● EXCERPTED TEXT:
──────────────────────────────

AI Isn't Working Because Your Processes Are Broken

AI

You can't spend five minutes on LinkedIn without seeing "AI experts" giving advice. But here's the reality: most companies are struggling to show actual impact from AI—the kind that moves the metrics that matter. Revenue. Costs. Market share. The stuff that reflects a company moving forward.

The diagnosis isn't complicated.

Set aside IT and legal blockers for a moment (I wrote about security concerns here). The simple reason AI fails is that your processes are broken.

That's it. Your workflows are inefficient, undocumented, or held together by tribal knowledge—and no AI will fix that. Worse, when you ask AI for a "marketing plan" without giving it real context, you get something vanilla, have no idea how to implement it, and then conclude AI doesn't work.

AI didn't fail. The process was never there to begin with.

The One-Sentence Test

When I was a college instructor, I had a simple test for students writing research papers: can you explain your paper in one or two sentences?

The students who could knew their research. They usually made an A. The ones who rambled, overcomplicated, or couldn't articulate the point? They didn't know the material as well as they thought.

Apply this to your business.

For any process—strategy development, campaign execution, monthly reporting—can you clearly explain what it does, how it works, and what the output is in a few sentences? If yes, move on. If no, that's your starting point.

Diagram Before You Automate

Take time to map your process. I prefer a whiteboard or a graph-paper notebook—something visual where you can see the workflow laid out.

──────────────────────────────

(Saved entries)
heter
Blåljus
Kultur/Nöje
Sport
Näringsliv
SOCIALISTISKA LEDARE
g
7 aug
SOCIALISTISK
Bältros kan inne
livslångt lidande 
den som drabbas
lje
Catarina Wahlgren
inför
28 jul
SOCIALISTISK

──────────────────────────────

● TASK SET:
1 - Answer these about the article on AI and broken processes:
(a) Which three metrics does it name as the ones that matter?
(b) What job did the writer hold when using the one-sentence test?
(c) Which two tools does the writer prefer for mapping a process?
2 - List every example of a business process that the article on AI and broken processes gives in the sentence beginning "For any process".

● ANSWERS FOR EACH ITEM:
1 -
(a) Revenue, costs, and market share.
(b) College instructor.
(c) A whiteboard or a graph-paper notebook.

2 -
- Strategy development
- Campaign execution
- Monthly reporting